Recently, a group of researchers at UCLA and the University of South Carolina, Columbia, set out to analyze 27 older studies on the topic of whether children diagnosed with ADHD are more likely than non-ADHD kids to use drugs later on in adolescence and young adulthood. The researchers call their study, which was published in the Clinical Psychology Review, a "meta-analysis." In layman's terms, this means that the authors construct a new story by mining and rearranging the data in the older stories. The older studies followed 4100 children who had been diagnosed with ADHD and a control group of 6800 children without the diagnosis. The meta-analysis found that the ADHD kids had much higher rates of using or abusing nicotine, cocaine and marijuana later in life than the non-ADHD kids.
However, the meta-analysts omit a piece of the story that seems fairly critical to me. The authors tell us that they "did not control for treatment status." This means that we don't know how many of the children diagnosed with ADHD were taking medication at the time of the studies. This would seem to be a vital piece of information because amphetamines (like Adderall) and methylphenidates (like Concerta), which are the drug treatments of choice for ADHD, are both deemed to be habit forming by the National Institutes of Mental Health. If most or all of the ADHD kids were being treated with medication, then the data suggests that it is early reliance on drugs, rather than the fact of being hyper or inattentive, that makes these kids more prone to use and abuse drugs later on in their lives. At least one of the research papers cited in the meta-analysis (by Dr. Nadine Lambert of the University of California at Berkeley) suggests exactly that: that stimulant drugs taken by the ADHD kids may be a contributing factor to their using illicit drugs as a crutch in adolescence and adulthood. This alternate story certainly jibes with ordinary common sense.
The singular contribution to the treatment of ADHD offered by the authors is the inclusion in their story of the idea of "parent and family-based" interventions for at-risk kids in early adolescence when they are most at risk for substance abuse.
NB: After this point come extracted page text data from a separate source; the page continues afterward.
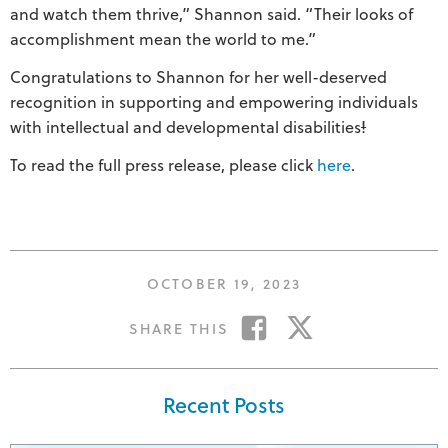
and watch them thrive,” Shannon said. “Their looks of
accomplishment mean the world to me.”
Congratulations to Shannon for her well-deserved
recognition in supporting and empowering individuals
with intellectual and developmental disabilities
!
To read the full press release, please click
here
.
POSTED
OCTOBER 19, 2023
ON
SHARE
SHARE
SHARE THIS
ON
ON
FACEBOOK
TWITTER
Recent Posts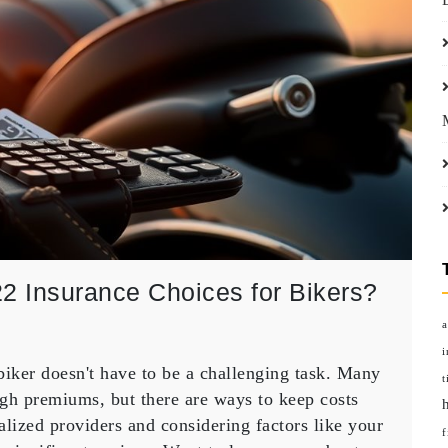
2 Insurance Choices for Bikers?
a
i
biker doesn't have to be a challenging task. Many
t
gh premiums, but there are ways to keep costs
y
ized providers and considering factors like your
f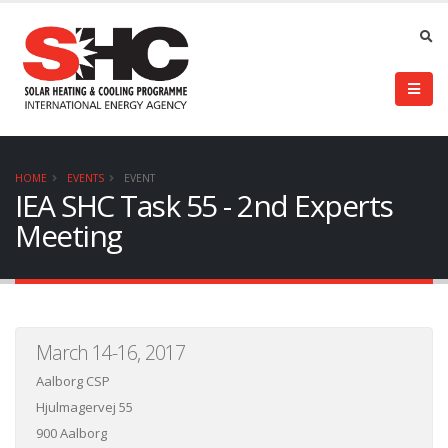
HOME
EVENTS
EVENT
IEA SHC Task 55 - 2nd Experts
Meeting
March 14-16, 2017
Aalborg CSP
Hjulmagervej 55
900 Aalborg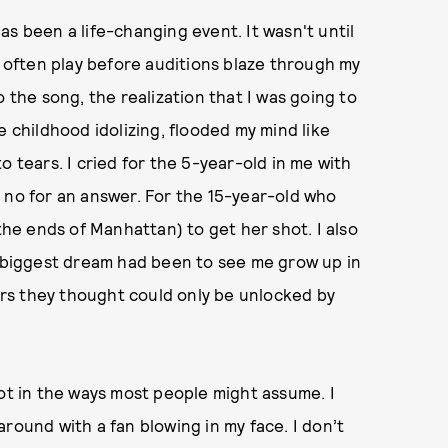
as been a life-changing event. It wasn't until
I often play before auditions blaze through my
 the song, the realization that I was going to
e childhood idolizing, flooded my mind like
o tears. I cried for the 5-year-old in me with
 no for an answer. For the 15-year-old who
 the ends of Manhattan) to get her shot. I also
biggest dream had been to see me grow up in
rs they thought could only be unlocked by
not in the ways most people might assume. I
round with a fan blowing in my face. I don’t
The authors dismiss family interventions earlier on to prevent childhood mental disorders like ADHD as not "cost-effective." To my mind, not only is this to close the barn door six to eight years after the horse has departed, it is also to rule out the most efficient and effective way to prevent childhood mental disorders: early intervention. In my experience as a family therapist, parenting and behavioral intervention at the very first sign that the child is having trouble is the safest and most efficient way to help a child overcome inattentiveness, hyperactivity and a host of other behavioral problems. Why wait until the child is about to reach adolescence?
The place of cost effectiveness in the authors' story is also perplexing. It begs the question: for whom are early interventions not cost effective? Could it be the drug companies who would miss out on selling all those amphetamines and methylphenidates? Surely a few visits to a family therapist early on is less expensive than years of visiting the doctor's office and filling prescriptions.
Simplified summaries of the new meta-analysis have been widely carried by print and online media, including USA Today and The Wall Street Journal. The headlines are enough to compel parents to run for the Ritalin bottle in hopes of curing their child's ADHD. On the other hand, if parents believe the story that later drug abuse may be just one more side effect of ADHD medication (along with personality changes, insomnia, appetite disturbance and hallucinations), they might be moved to seek out alternative interventions.